BEGIN Stored data
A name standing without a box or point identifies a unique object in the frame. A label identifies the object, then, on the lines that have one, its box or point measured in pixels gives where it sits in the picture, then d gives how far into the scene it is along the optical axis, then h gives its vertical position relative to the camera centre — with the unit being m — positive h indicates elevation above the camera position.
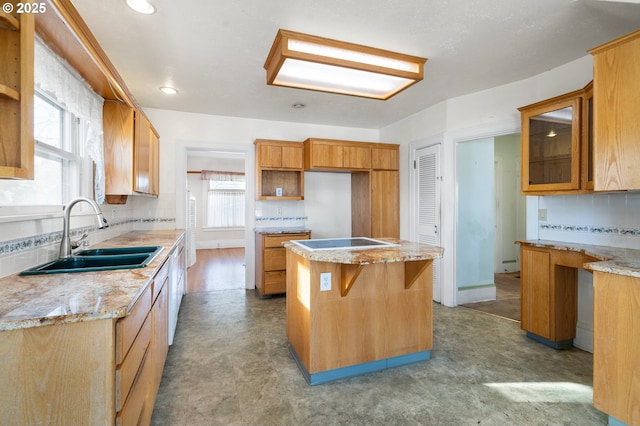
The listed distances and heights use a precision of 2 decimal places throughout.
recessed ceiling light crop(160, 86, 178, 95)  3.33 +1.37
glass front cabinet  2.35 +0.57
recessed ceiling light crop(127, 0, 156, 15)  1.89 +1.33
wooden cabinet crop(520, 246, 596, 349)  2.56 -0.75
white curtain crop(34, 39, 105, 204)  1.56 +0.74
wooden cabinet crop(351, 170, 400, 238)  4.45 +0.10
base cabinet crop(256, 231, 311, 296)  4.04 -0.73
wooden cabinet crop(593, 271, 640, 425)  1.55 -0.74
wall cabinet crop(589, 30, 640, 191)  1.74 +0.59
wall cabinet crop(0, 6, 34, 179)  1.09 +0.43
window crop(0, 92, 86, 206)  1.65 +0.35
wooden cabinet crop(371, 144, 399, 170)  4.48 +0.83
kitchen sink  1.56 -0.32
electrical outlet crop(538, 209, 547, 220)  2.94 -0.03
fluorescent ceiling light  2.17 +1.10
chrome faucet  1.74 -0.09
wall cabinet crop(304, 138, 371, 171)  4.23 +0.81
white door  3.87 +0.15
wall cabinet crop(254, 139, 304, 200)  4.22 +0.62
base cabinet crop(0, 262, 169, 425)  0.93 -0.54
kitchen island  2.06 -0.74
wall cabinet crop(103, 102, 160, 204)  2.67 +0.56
END Stored data
BEGIN Stored data
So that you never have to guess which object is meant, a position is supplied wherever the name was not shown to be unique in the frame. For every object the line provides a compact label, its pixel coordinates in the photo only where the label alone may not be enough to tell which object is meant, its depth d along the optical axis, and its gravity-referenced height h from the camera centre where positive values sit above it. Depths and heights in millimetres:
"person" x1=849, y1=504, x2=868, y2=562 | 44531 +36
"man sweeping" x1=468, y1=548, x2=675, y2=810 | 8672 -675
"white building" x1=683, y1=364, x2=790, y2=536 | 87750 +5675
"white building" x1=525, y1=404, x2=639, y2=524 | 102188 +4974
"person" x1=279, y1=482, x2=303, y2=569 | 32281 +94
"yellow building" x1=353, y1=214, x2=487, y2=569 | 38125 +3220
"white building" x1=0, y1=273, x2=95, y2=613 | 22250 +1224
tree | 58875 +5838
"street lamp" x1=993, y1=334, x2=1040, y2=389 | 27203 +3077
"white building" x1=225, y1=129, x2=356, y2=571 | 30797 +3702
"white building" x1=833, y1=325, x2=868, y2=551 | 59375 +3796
END Stored data
BEGIN Stored data
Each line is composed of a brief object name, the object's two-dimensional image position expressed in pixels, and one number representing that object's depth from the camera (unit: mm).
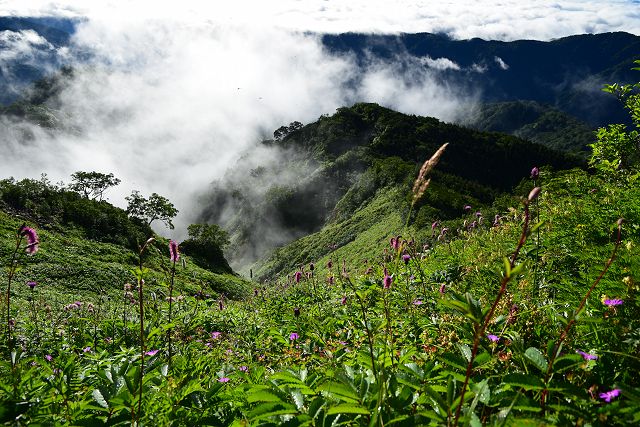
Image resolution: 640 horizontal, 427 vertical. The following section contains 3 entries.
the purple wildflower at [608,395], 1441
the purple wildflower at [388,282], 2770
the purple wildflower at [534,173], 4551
END Stored data
Exercise description: What's needed is an exact copy of the lines above from the one with "Each line is" through the one with "the purple wildflower at [534,173], 4551", both included; the pictures stay out.

Exercise answer:
Each line is composed of a brief object name, the object's two-dimensional image position expressed in pixels, and one number representing that object's depth from the camera (unit: mm).
Image resolution: 640 horizontal, 427 vertical. The following section contains 3 entries.
the purple wildflower at [608,395], 1441
the purple wildflower at [388,282], 2770
the purple wildflower at [534,173], 4551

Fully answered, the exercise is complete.